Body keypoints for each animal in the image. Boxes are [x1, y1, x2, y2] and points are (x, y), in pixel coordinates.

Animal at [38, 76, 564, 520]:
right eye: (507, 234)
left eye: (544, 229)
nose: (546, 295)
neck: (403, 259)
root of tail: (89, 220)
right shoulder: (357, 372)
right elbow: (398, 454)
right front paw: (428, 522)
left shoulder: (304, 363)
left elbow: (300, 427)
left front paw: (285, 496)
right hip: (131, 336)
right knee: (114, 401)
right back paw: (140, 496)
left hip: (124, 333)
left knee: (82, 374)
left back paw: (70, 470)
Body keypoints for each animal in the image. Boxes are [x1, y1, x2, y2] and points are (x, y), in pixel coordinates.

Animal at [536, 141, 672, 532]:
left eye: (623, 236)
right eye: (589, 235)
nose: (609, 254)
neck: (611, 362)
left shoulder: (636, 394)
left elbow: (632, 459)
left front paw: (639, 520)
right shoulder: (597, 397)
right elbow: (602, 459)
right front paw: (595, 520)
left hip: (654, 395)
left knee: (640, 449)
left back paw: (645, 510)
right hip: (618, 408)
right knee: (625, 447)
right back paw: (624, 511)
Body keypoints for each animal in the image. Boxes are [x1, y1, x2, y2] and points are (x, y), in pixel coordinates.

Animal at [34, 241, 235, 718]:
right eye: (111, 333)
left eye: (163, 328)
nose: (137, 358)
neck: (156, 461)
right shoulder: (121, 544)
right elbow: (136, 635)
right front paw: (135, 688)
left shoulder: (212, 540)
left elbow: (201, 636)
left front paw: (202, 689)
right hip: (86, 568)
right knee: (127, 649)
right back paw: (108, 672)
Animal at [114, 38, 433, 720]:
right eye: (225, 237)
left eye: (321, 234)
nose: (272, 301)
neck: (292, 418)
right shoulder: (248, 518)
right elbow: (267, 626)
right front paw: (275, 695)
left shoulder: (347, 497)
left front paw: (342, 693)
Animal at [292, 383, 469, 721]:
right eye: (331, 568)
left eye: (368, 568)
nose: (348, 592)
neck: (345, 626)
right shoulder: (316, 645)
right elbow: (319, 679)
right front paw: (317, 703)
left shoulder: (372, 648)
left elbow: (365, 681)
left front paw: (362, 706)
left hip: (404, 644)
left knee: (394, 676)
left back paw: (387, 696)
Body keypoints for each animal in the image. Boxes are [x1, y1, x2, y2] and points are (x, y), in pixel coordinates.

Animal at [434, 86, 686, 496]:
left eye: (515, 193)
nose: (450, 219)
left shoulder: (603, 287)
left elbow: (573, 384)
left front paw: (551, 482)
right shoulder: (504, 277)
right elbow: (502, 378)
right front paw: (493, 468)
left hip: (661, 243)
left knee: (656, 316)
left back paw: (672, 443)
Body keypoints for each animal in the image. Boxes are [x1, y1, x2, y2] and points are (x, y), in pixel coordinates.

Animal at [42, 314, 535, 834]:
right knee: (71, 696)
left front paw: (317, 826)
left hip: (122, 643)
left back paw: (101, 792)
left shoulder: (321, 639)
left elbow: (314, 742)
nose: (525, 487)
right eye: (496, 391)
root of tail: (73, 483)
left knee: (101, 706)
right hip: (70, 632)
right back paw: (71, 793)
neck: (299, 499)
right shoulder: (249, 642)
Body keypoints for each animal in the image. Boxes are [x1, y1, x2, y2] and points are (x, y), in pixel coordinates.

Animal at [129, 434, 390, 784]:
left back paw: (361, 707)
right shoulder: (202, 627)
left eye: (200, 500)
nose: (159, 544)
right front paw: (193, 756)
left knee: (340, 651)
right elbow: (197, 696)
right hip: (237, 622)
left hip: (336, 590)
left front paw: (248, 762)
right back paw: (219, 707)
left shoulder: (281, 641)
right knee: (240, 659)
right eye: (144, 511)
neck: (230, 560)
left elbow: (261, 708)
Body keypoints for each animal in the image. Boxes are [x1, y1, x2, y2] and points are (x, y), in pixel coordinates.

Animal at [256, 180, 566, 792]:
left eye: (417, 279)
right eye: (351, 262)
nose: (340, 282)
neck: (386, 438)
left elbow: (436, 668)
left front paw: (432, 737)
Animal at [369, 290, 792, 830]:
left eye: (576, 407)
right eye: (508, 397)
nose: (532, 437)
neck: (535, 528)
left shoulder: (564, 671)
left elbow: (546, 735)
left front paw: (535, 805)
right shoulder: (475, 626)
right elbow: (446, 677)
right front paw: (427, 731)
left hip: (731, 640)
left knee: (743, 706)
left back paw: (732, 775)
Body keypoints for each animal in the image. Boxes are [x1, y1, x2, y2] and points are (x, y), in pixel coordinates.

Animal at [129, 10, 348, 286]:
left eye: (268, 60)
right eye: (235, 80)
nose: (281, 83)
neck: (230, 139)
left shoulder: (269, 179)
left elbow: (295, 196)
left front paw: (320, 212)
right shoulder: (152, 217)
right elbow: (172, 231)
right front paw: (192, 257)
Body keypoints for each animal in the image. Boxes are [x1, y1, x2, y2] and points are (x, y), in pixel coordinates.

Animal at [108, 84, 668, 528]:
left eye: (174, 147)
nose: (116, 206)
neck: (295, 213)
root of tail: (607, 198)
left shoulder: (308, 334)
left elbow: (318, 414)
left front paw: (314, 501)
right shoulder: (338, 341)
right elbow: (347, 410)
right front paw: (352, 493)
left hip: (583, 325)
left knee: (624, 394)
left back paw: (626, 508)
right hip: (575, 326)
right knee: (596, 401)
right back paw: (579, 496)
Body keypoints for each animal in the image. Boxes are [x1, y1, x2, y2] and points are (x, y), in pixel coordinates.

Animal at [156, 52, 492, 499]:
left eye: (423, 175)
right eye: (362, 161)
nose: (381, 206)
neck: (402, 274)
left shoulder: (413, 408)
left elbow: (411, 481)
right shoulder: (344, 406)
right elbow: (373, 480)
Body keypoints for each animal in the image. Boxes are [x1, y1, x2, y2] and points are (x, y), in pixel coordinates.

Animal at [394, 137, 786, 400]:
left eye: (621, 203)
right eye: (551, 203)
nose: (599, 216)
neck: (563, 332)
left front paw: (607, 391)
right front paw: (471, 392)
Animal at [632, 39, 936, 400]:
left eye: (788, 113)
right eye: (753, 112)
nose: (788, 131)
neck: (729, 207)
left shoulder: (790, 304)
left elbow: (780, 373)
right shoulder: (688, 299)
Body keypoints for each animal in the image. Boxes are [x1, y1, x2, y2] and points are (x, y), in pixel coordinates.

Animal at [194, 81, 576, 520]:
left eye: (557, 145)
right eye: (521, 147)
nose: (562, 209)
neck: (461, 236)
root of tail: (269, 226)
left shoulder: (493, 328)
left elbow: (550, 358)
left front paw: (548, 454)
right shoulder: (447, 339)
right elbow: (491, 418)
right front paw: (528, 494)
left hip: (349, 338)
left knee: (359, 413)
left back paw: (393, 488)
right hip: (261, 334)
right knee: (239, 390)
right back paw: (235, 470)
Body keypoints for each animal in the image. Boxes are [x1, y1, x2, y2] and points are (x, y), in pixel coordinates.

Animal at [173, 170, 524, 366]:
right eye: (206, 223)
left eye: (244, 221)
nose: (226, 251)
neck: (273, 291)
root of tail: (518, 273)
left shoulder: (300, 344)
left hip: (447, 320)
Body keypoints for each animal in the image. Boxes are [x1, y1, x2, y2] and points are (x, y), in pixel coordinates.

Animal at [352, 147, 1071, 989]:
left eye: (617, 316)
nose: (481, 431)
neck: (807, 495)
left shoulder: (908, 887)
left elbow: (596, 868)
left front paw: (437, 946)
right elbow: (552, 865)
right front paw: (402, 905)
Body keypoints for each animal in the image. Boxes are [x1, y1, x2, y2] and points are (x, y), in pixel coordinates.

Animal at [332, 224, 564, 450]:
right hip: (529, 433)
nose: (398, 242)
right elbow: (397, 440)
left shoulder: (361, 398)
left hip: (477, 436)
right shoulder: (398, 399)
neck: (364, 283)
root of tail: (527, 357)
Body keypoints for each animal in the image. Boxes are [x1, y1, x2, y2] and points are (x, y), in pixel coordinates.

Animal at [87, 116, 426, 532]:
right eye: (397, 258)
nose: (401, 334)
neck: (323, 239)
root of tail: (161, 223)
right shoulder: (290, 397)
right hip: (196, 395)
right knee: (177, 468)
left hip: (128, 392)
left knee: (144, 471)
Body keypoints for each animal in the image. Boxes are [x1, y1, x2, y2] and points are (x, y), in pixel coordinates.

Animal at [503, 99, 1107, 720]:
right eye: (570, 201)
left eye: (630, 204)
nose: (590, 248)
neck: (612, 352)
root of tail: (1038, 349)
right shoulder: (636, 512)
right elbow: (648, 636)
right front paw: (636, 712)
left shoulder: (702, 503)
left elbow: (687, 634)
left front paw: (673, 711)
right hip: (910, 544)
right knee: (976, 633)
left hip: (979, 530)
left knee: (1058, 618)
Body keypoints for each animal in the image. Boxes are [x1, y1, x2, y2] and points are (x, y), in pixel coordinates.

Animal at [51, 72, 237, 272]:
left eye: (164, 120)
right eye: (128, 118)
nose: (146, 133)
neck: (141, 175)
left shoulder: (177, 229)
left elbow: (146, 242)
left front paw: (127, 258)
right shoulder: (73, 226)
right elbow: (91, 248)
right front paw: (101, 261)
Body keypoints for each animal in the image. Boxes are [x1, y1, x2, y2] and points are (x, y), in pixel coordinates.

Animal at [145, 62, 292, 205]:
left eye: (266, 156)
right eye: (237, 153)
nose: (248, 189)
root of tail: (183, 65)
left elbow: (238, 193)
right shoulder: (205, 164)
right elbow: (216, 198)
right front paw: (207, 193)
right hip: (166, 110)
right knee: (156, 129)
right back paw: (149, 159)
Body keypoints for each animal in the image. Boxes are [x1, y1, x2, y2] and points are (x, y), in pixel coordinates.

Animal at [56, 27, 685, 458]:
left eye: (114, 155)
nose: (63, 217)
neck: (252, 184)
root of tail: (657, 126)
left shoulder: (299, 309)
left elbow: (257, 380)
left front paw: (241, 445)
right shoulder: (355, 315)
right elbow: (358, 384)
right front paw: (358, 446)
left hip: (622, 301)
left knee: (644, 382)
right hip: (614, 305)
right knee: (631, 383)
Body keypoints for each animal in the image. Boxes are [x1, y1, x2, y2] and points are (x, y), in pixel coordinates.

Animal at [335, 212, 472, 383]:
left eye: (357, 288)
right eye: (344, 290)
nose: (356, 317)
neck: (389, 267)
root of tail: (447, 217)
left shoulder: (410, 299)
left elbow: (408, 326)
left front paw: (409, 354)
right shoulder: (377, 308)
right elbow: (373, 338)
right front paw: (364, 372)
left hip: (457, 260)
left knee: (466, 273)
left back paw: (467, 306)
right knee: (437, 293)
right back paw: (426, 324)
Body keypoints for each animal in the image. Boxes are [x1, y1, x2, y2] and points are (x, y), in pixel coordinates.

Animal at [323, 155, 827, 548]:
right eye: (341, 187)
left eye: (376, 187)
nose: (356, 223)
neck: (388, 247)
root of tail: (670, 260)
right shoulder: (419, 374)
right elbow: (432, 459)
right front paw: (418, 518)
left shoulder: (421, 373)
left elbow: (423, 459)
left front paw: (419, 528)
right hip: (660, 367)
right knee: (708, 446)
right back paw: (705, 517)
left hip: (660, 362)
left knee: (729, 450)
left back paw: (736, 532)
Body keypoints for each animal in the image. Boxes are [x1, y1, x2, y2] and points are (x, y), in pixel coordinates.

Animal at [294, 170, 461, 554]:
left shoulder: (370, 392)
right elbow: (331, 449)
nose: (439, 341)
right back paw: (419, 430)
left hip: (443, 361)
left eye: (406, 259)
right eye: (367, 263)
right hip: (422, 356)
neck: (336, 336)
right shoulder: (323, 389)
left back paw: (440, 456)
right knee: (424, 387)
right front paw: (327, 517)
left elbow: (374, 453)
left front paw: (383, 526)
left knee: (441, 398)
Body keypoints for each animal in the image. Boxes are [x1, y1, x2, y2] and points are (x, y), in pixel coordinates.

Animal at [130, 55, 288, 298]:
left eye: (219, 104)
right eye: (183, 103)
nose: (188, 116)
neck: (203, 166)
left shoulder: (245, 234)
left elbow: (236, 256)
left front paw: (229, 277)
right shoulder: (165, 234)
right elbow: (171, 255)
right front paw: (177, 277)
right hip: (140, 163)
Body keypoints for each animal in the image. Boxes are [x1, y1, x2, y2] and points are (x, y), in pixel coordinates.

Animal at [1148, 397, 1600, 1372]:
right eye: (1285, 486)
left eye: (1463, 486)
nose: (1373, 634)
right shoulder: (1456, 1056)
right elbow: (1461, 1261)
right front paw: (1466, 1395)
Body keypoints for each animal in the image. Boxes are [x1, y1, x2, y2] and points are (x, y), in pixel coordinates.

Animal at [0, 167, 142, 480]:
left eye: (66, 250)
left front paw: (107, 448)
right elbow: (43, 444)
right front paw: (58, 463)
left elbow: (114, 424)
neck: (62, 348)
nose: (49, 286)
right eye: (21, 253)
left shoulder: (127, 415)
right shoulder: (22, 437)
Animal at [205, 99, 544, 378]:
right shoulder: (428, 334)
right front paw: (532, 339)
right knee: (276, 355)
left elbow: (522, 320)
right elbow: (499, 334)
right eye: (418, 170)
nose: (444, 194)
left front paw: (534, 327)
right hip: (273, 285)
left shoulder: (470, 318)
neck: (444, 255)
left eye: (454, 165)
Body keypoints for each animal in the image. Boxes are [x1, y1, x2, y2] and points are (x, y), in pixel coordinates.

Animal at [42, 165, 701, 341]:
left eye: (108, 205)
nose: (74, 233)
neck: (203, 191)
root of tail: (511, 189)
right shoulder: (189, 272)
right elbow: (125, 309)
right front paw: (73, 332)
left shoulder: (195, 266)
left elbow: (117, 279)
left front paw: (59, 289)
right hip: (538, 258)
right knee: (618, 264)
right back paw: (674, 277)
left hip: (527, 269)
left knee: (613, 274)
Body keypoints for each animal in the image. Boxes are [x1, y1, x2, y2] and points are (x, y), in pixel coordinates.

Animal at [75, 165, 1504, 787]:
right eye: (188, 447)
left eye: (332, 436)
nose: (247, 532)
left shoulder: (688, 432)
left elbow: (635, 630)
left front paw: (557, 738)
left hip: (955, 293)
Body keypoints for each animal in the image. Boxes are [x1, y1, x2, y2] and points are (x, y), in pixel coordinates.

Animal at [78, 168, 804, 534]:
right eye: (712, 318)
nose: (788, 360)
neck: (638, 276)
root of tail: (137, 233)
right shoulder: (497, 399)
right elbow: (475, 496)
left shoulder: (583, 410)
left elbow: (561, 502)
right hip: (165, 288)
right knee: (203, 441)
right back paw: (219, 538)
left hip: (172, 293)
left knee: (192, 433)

• • • •

_PROBLEM STATEMENT_
From the records above, transcribe exactly the run of lines that opens with the line holding "left front paw: (534, 327)" and closes with the line holding "root of tail: (511, 189)", both included.

_OUTPUT OF THE EXERCISE_
left front paw: (534, 327)
right hip: (273, 285)
left shoulder: (470, 318)
neck: (444, 255)
left eye: (454, 165)
Body keypoints for each animal in the image. Boxes are [x1, y1, x2, y2] and points are (x, y), in pixel coordinates.

Animal at [42, 165, 701, 341]:
left eye: (108, 205)
nose: (74, 233)
neck: (203, 191)
root of tail: (511, 189)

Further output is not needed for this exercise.